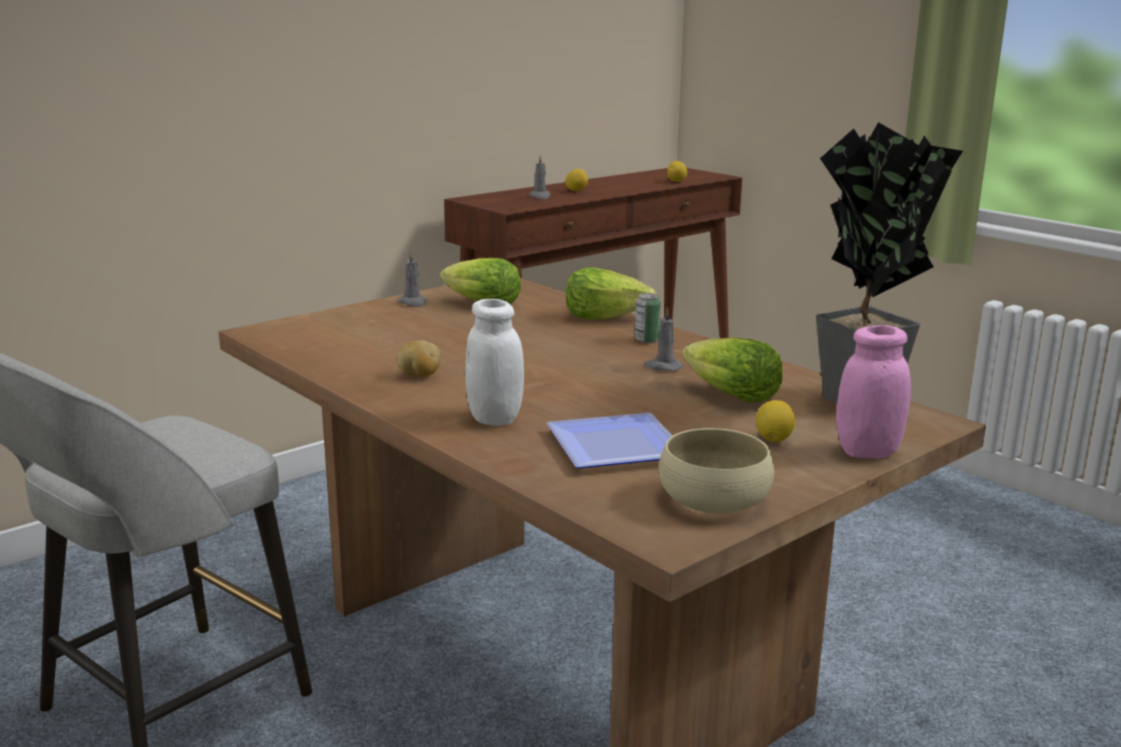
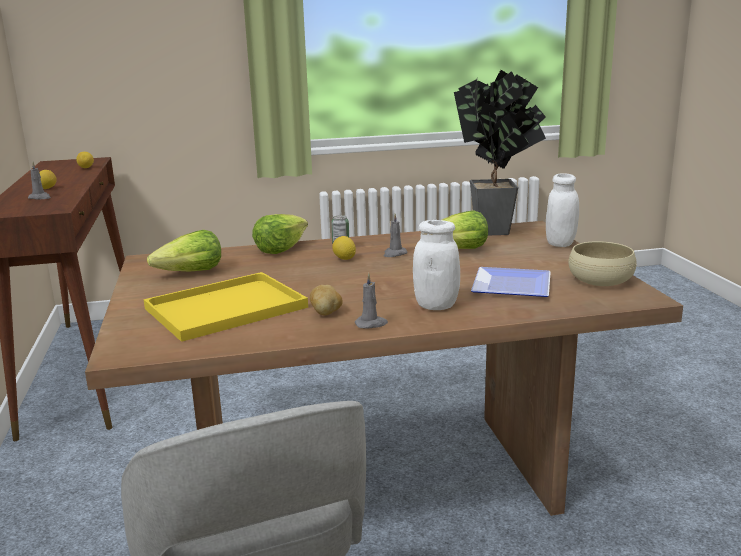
camera: 60 degrees left, 0 degrees up
(393, 337) = (224, 309): none -> yellow tray
(413, 303) = (147, 291): grey candle -> grey candle (371, 324)
(773, 439) = (529, 255): lemon -> lemon (344, 259)
(868, 452) = (560, 243): pink jar -> white jar

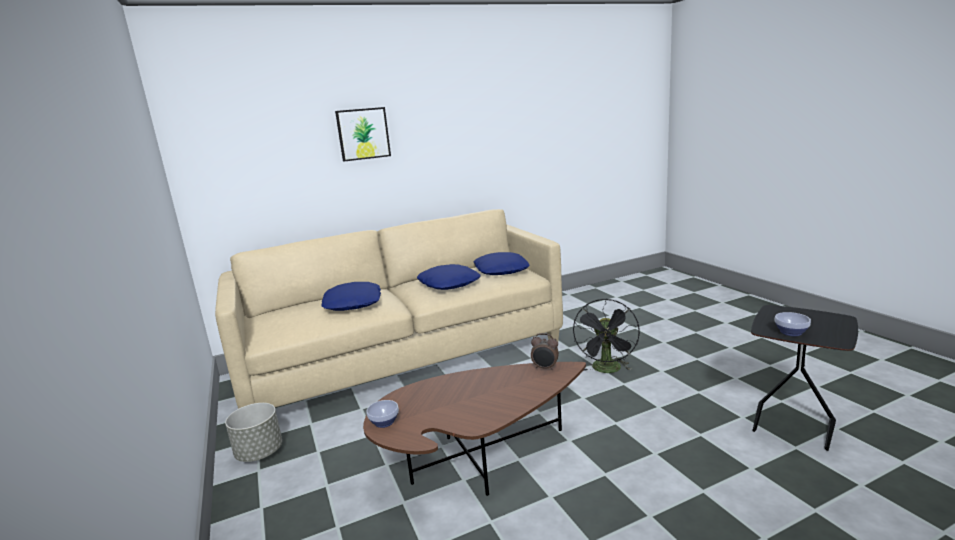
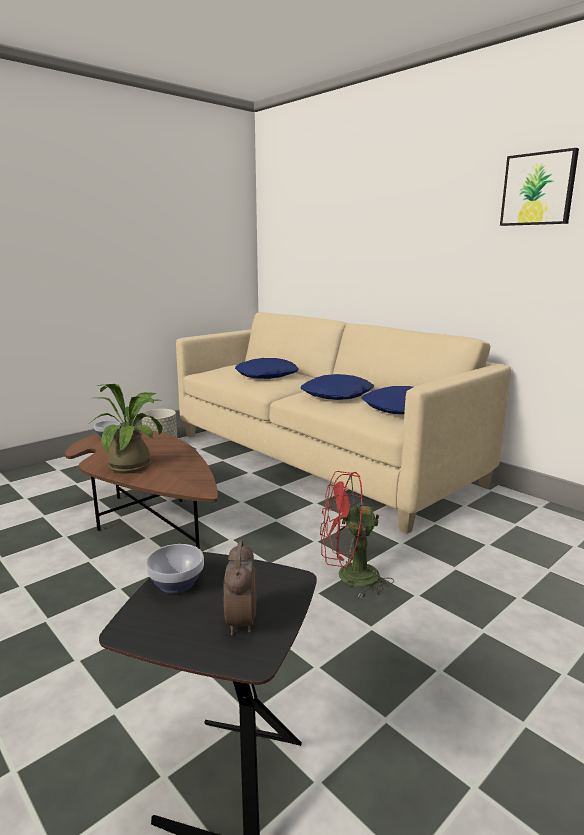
camera: 70 degrees right, 0 degrees up
(363, 134) = (378, 220): picture -> picture (538, 189)
(493, 400) = (134, 465): none -> potted plant
(545, 368) = (199, 479): alarm clock -> alarm clock (240, 622)
(607, 370) = (349, 577): black fan -> red fan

Assignment — Lines in the data that include the word "camera" should all be copied.

Task solution —
camera: 60 degrees left, 0 degrees up
camera: 70 degrees right, 0 degrees up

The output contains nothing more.